1. Addition $\rightarrow$ subtraction
2. Multiplication $\rightarrow$ division
3. Exponentiation $\rightarrow$ both roots and logs
4. Tetration $\rightarrow$ both super-roots and super-logs.
   ...

It seems like we have 2 functions for $n≤-2$,and for $n=0$. That can be considered a problem, unless we just allow it, like in the $W$ Lambert function which can give 2 results for certain inputs.
So for $H_0$, to differentiate succession $(b+1)$ and counting down $(b-1)$, I suggest writing $H_{0^+}$ for succession and $H_{0^-}$ for counting down. And to differentiate between roots and logs, I suggest putting a little "$R$" for roots and "$L$" for logs like : $H_{-3_L}$ for logarithm and $H_{-3_R}$ for roots.

So we could logically say that :

1. $H_{0^+}(a, b) = a+1,~H_{0^-}(a, b) = a-1$
2. $H_{-1}(a, b) = a-b$
3. $H_{-2}(a, b) = a/b$
4. $H_{-3_R}(a, b) = \sqrt[b]{a}$
5. $H_{-3_L}(a, b) = \log_b({a}) $
6. $H_{-4_R}(a, b) = \sqrt[b]{a_s}$ (super-root)
7. $H_{-4_L}(a, b) = \text{slog} _b({a})$ (super-log)

Is that reasoning logic and coherent?

Answer 1

Let's see what happens to $H_n(a, b)$ when you increment $b$.

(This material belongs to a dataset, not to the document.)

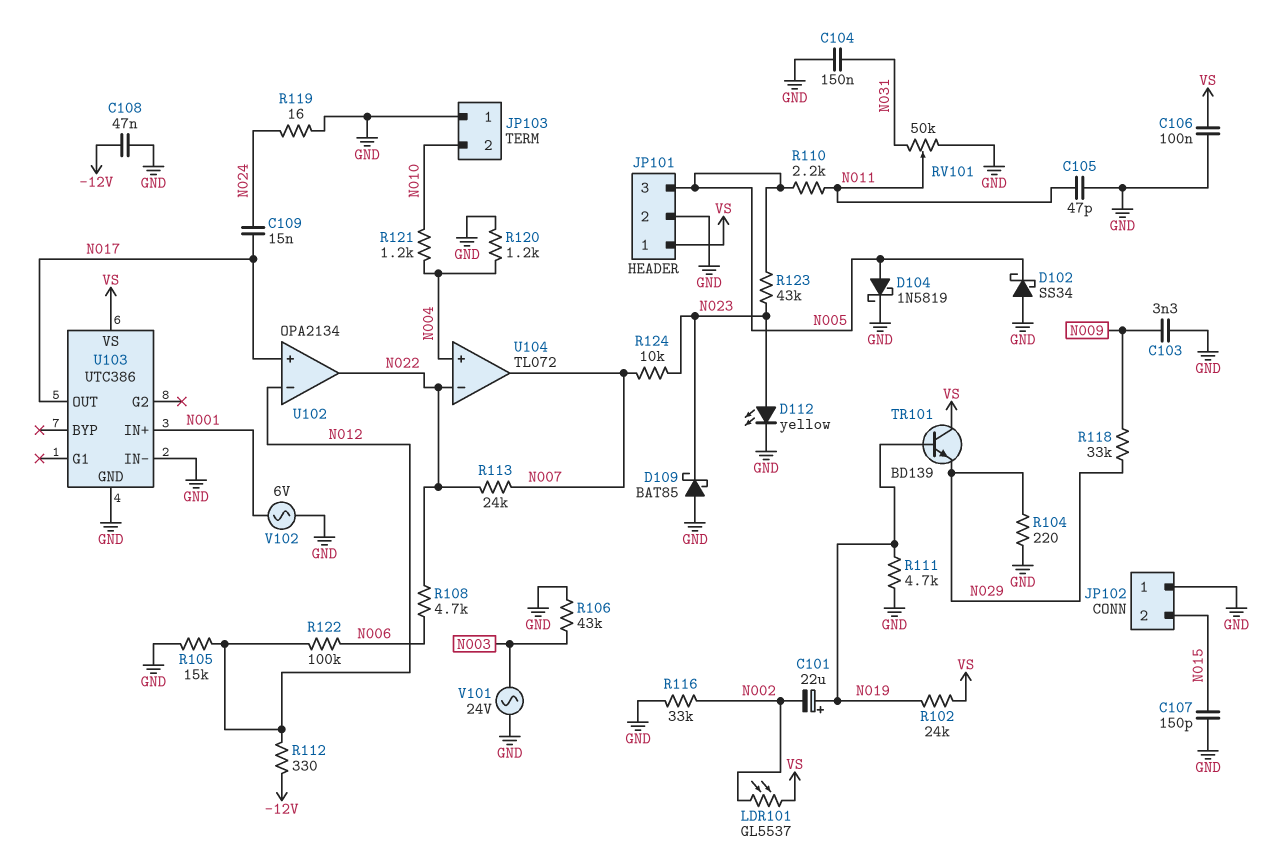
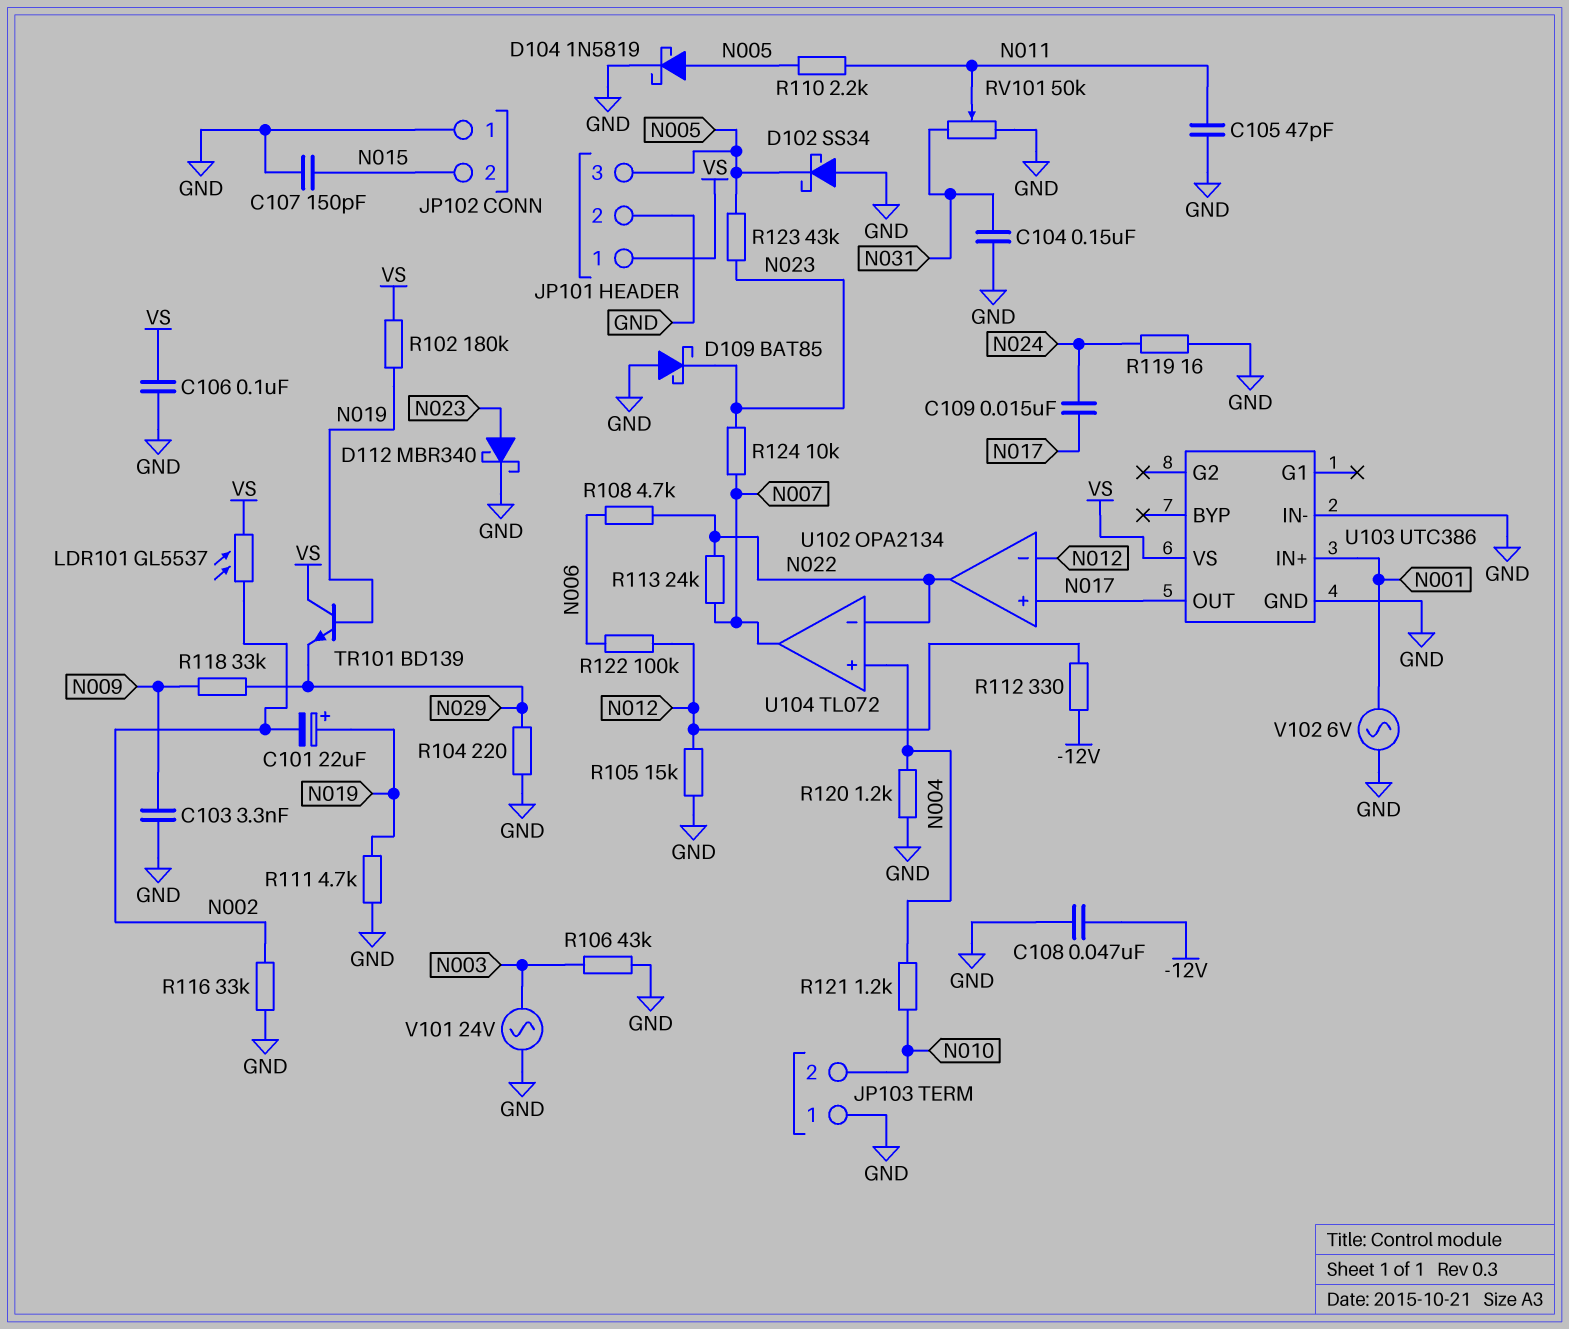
D112: LED yellow (A N023, K GND) -> schottky MBR340 (A N023, K GND)
R102: 24k (N019, VS) -> 180k (N019, VS)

$$H_0(a, b + 1) = a + 1$$ $$H_1(a, b + 1) = a + b + 1 = H_0(H_1(a, b), ?)$$ $$H_2(a, b + 1) = a(b+1) = ab + a = H_1(a, H_2(a, b))$$ $$H_3(a, b + 1) = a^{b+1} = a(a^b) = H_2(a, H_3(a, b)) $$ $$H_4(a, b + 1) = a^{H_4(a, b)} = H_3(a, H_4(a, b))$$

Note the pattern: For $n \ge 2$, we have

$$\boxed{H_n(a, b + 1) = H_{n-1}(a, H_n(a, b))}$$

We can make this recursive formula work for $n = 1$ as well with a slight redefinition of $H_0$:

$$H_0(a, b) := b + 1$$ $$H_1(a, b + 1) = a + b + 1 = H_1(a, b) + 1 = H_0(a, H_1(a, b))$$

Anyhow, let's consider tetration. By repeatedly solving the equation $H_4(a, b + 1) = a^{H_4(a, b)}$ for $H_4(a, b)$ in terms of $H(a, b + 1)$, we get:

$$^0a = 1$$ $$^{-1}a = 0$$

But we run into a snag for $b = -2$, when our recurrence relation gives:

$$0 = a^{H_4(a, -2)}$$

How do you raise a nonzero number (whether real or complex) to a power and get zero? Maybe $^{-2}a = -\infty$? But then what's $^{-3}a$?

Maybe we could introduce a new type of number with different "levels" of infinity, so that tetration can have a proper inverse. Just like we have negative numbers so that addition has an inverse, and rational numbers so that multiplication has an inverse.

Answer 2

I attempted this with the join operation (equivalent to a maxplus operation) such that its repetition becomes addition. See my paper.

Albert A. Bennett also explored this topic in 1915: Bennett, Albert A. "Note on an Operation of the Third Grade." The Annals of Mathematics 17.2 (1915): 74-75.